WHAT YOU WILL DO:
A) According to the ADDAC 302 overview, what does the module turn wrist flicks, joystick leans, and Z-button mashing into?
B) From the ADDAC 302 overview, return the stretch from "Plug in a Nintendo" through "music at all." word for word.

ADDAC 302 (2014–Present)
Plug in a Nintendo Nunchuk and suddenly your Eurorack speaks the language of motion, tilt, and thumb-stick wobble.
Overview
There’s something quietly revolutionary about plugging a thrift-store Nintendo Nunchuk into a $3,000 modular rig and watching it come alive like a puppet on invisible strings. The ADDAC 302 Nchunk Control doesn’t generate sound—it hijacks play. It turns jerky wrist flicks, drunken joystick leans, and frantic Z-button mashing into expressive control voltages, letting you warp filters, modulate waveforms, or scramble sequencing with the physical abandon of a kid in a Mario Kart rage. This isn’t just another CV source; it’s a bridge between muscle memory and modular chaos, and it works so well precisely because it wasn’t built for music at all.

DATA SHOWN:
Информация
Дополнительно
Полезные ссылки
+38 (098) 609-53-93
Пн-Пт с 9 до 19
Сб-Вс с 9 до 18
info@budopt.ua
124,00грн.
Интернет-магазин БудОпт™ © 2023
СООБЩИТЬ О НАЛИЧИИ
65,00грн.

SOLUTIONS PER TASK:
A) Expressive control voltages.

B)
Plug in a Nintendo Nunchuk and suddenly your Eurorack speaks the language of motion, tilt, and thumb-stick wobble.
Overview
There’s something quietly revolutionary about plugging a thrift-store Nintendo Nunchuk into a $3,000 modular rig and watching it come alive like a puppet on invisible strings. The ADDAC 302 Nchunk Control doesn’t generate sound—it hijacks play. It turns jerky wrist flicks, drunken joystick leans, and frantic Z-button mashing into expressive control voltages, letting you warp filters, modulate waveforms, or scramble sequencing with the physical abandon of a kid in a Mario Kart rage. This isn’t just another CV source; it’s a bridge between muscle memory and modular chaos, and it works so well precisely because it wasn’t built for music at all.